Brett McKay: Brett McKay here, and welcome to another edition of The Art of Manliness Podcast. We live in a time of uncertainty and complexity. Things are constantly changing, whether it’s in business, politics, just life in general. You’re always having to constantly adapt. You’re having to make decisions when you don’t have all the information. The place where this complexity and uncertainty is at its peak is during combat. Things happen fast, and you have to make decisions that are life or death when you don’t have all the information. How do you do that? There’s possibly insights we can get from the men who make these sorts of decisions, and lead other individuals in these sorts of situations, and how we can apply it to our own lives. My guest today has done that.

His name is Jocko Willink. He is a retired Navy SEAL officer, served in Ramadi, and during his time there, he developed a leadership training protocol or program to train other Navy SEAL officers. He taught men how to lead others during times of intense complexity and uncertainty, and he’s written a book on how we can apply those principles from the battlefield to our daily lives, and business, or just in our personal lives. At the end of the show, Jocko and I discuss some of the principles. One of them is extreme ownership, what that is, why every leader needs to develop that. We discuss how to make decisions when you don’t have all the information available to you. At the end, you’re going to realize you’re going to love this part. We talked about self-discipline, and why it’s a vital trait for every leader to develop himself, but also be able to develop in the individuals that he is following.

Great podcast if you are a leader in any sort of capacity. You can get a lot of information. Make sure you take notes, and after the show, make sure you check out our show notes at aom.is/jocko. That’s J-O-C-K-O, where you can find links to resources and information that we talked about during the show, or you can dig deeper into this topic. Without further ado, Jocko Willink and extreme ownership. Jocko Willink, welcome to the show.

Jocko Willink: Glad to be here.

Brett McKay: You have an impressive resume. You’re a successful businessman, run a business consulting firm. Also, own an MMA gym, but you’re also a retired Navy SEAL officer. Can we talk a bit about your curriculum vitae, because I think it’s going to put a lot of our conversation today in context about your book, Extreme Ownership.

Jocko Willink: Sure. As you said, I was in the SEAL teams. I did 20 years in the Navy. I joined the Navy right out of high school, and went through Navy boot camp, went to SEAL training, got done with that, and then showed up at a SEAL team, where I did 20 years. That was pretty much my whole adult life.

Brett McKay: Yeah, and then you served an interesting time. You served before 9-11, so the dead years, right?

Jocko Willink: Yeah, the dry years. No war going on, and it was … We trained hard, and we were motivated, but yeah. There was no war going on, so it was, you didn’t get that experience from combat. I didn’t shoot my gun at the enemy until I’d been in the SEAL teams for 13 years, which is a pretty long time to be training.

## To be done
a. Please transcribe the part of the podcast transcript starting at "Jocko Willink: Sure." and ending at "to be training.".
b. Carry the podcast transcript forward from its last sentence.
The lines have no connection to the podcast transcript.

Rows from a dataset
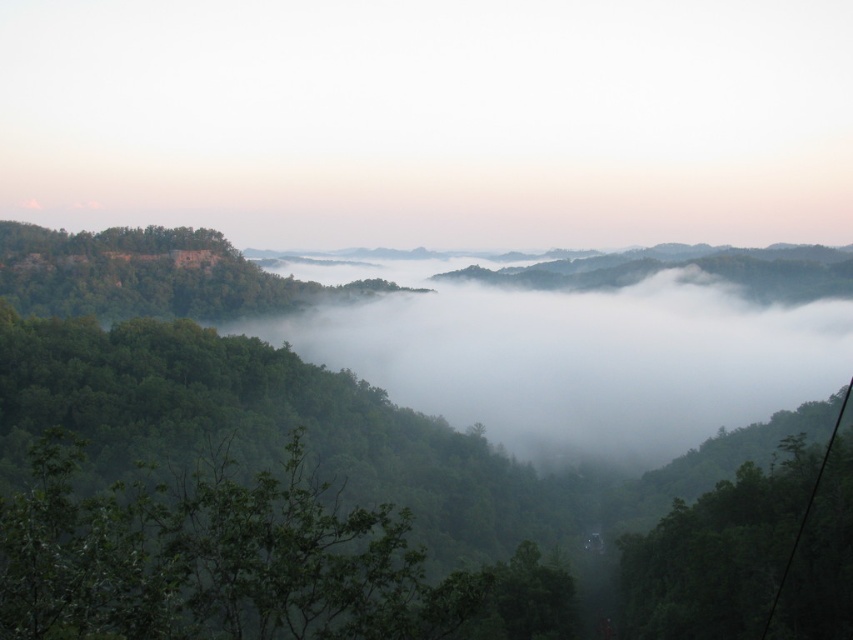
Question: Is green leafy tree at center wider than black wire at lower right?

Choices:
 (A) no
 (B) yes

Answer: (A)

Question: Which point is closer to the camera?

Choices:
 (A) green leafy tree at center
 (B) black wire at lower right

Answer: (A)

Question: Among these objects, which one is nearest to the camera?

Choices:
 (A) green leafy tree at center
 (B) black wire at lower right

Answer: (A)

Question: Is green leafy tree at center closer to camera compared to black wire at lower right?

## Answers for this exercise
a.
Jocko Willink: Sure. As you said, I was in the SEAL teams. I did 20 years in the Navy. I joined the Navy right out of high school, and went through Navy boot camp, went to SEAL training, got done with that, and then showed up at a SEAL team, where I did 20 years. That was pretty much my whole adult life.

Brett McKay: Yeah, and then you served an interesting time. You served before 9-11, so the dead years, right?

Jocko Willink: Yeah, the dry years. No war going on, and it was … We trained hard, and we were motivated, but yeah. There was no war going on, so it was, you didn’t get that experience from combat. I didn’t shoot my gun at the enemy until I’d been in the SEAL teams for 13 years, which is a pretty long time to be training.

b.
Brett McKay: Yeah, and then Afghanistan, Iraq happened. You were part of a unit called Task Unit Bruiser, and you were in Ramadi. What was your involvement there, because that was one of the big flash points in the wars.

Jocko Willink: Yeah, definitely. It was a tipping point as well, and I was the commander of tasking at Bruiser, which is basically two SEAL platoons, and then a bunch of support personnel that support the SEAL platoons. People that do intelligence, people that repair the radios, people that repair the Humvees, people that take care of our weapons. Just basic support like that, and it ends up being about 100 people total in the task unit. We were there helping out the conventional units that were actually in control of Ramadi, were trying to fight for control of Ramadi. Those were the 228, which was a reserve unit out of Pennsylvania, and then they get relieved by the 11AD, the ready first brigade, which is an armored brigade of soldiers, and there was Marines as well.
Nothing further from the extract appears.